_Information shown_
┄┄┄┄┄┄┄┄┄┄┄┄┄┄┄┄┄┄┄┄
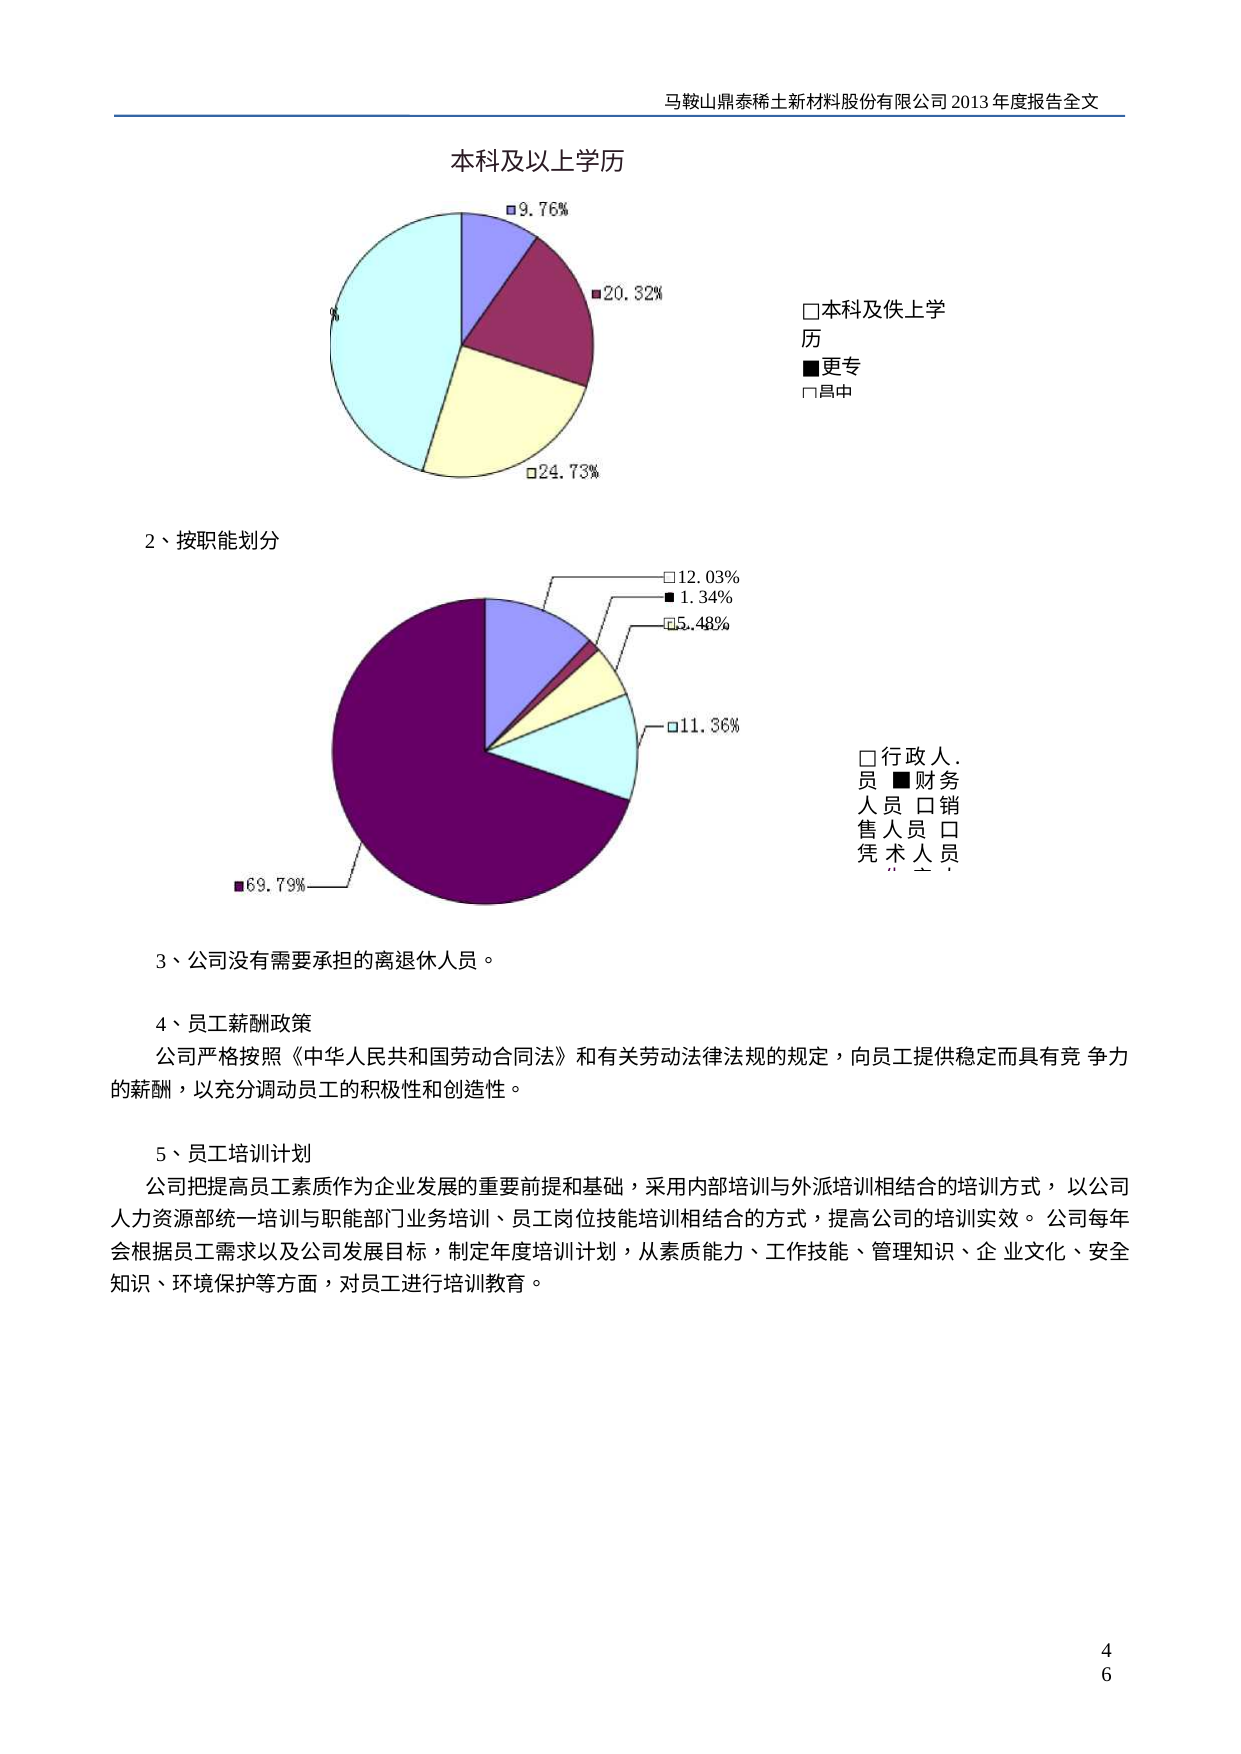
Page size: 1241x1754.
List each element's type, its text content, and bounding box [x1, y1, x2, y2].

text 公司把提高员工素质作为企业发展的重要前提和基础，采用内部培训与外派培训相结合的培训方式， 以公司人力资源部统一培训与职能部门业务培训、员工岗位技能培训相结合的方式，提高公司的培训实效。 公司每年会根据员工需求以及公司发展目标，制定年度培训计划，从素质能力、工作技能、管理知识、企 业文化、安全知识、环境保护等方面，对员工进行培训教育。 [110, 1168, 1130, 1298]
text 公司严格按照《中华人民共和国劳动合同法》和有关劳动法律法规的规定，向员工提供稳定而具有竞 争力的薪酬，以充分调动员工的积极性和创造性。 [110, 1038, 1130, 1104]
text 5、员工培训计划 [110, 1136, 1130, 1168]
text 4、员工薪酬政策 [110, 1005, 1130, 1038]
text 3、公司没有需要承担的离退休人员。 [110, 946, 1130, 974]
picture [233, 576, 741, 906]
picture [330, 201, 663, 480]
picture [664, 576, 673, 582]
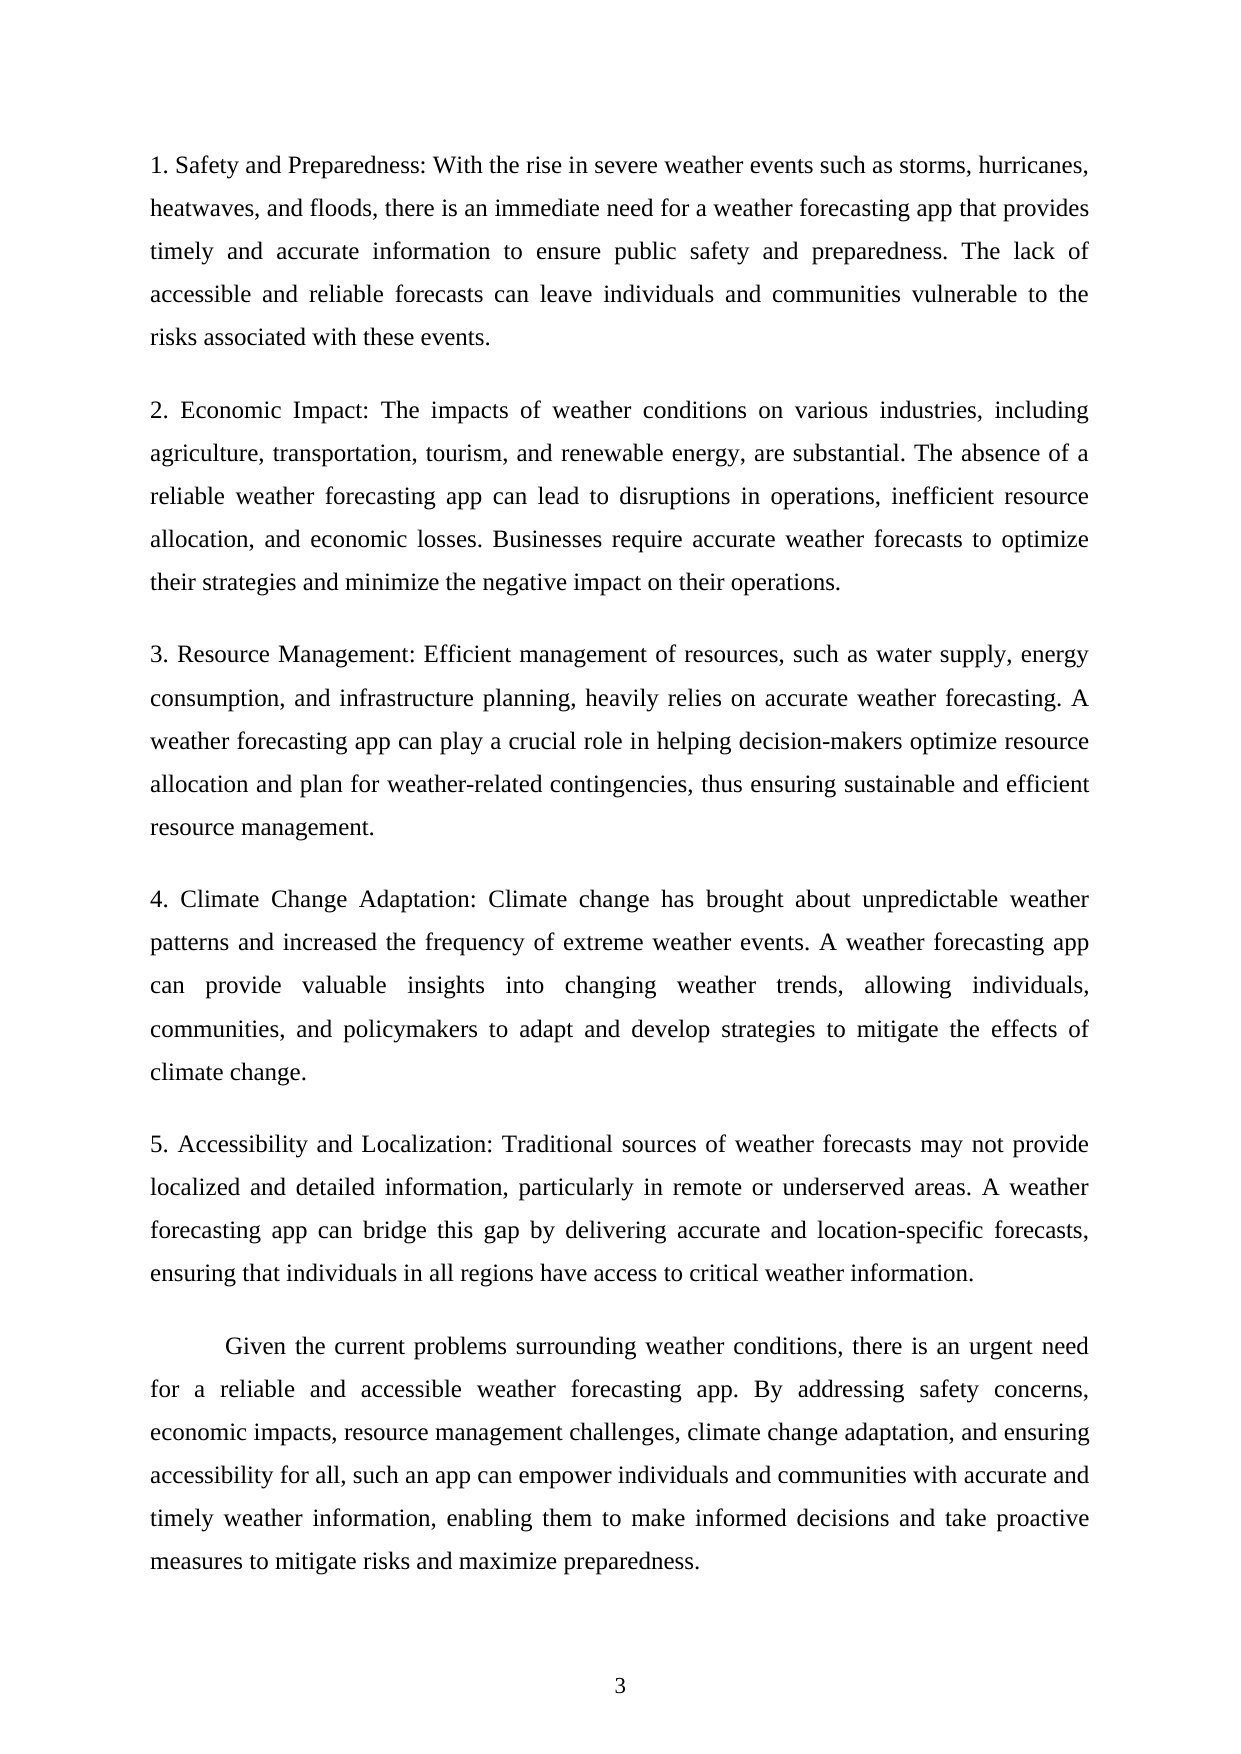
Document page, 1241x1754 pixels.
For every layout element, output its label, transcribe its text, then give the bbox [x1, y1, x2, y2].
┄┄┄┄┄┄┄┄┄┄┄┄┄┄┄┄┄┄┄┄
_Required action_
Every line of the data above is to be set down exactly; the pictures are not.

_Task solution_
Page size: 1241x1754.
List each element's type, its text content, and bounding box [x1, y1, x2, y2].

text 公司把提高员工素质作为企业发展的重要前提和基础，采用内部培训与外派培训相结合的培训方式， 以公司人力资源部统一培训与职能部门业务培训、员工岗位技能培训相结合的方式，提高公司的培训实效。 公司每年会根据员工需求以及公司发展目标，制定年度培训计划，从素质能力、工作技能、管理知识、企 业文化、安全知识、环境保护等方面，对员工进行培训教育。 [110, 1168, 1130, 1298]
text 公司严格按照《中华人民共和国劳动合同法》和有关劳动法律法规的规定，向员工提供稳定而具有竞 争力的薪酬，以充分调动员工的积极性和创造性。 [110, 1038, 1130, 1104]
text 5、员工培训计划 [110, 1136, 1130, 1168]
text 4、员工薪酬政策 [110, 1005, 1130, 1038]
text 3、公司没有需要承担的离退休人员。 [110, 946, 1130, 974]
picture [233, 576, 741, 906]
picture [330, 201, 663, 480]
picture [664, 576, 673, 582]
Document page, 1241x1754 pixels.
For every layout element, output its label, transcribe its text, then give the bbox [x1, y1, x2, y2].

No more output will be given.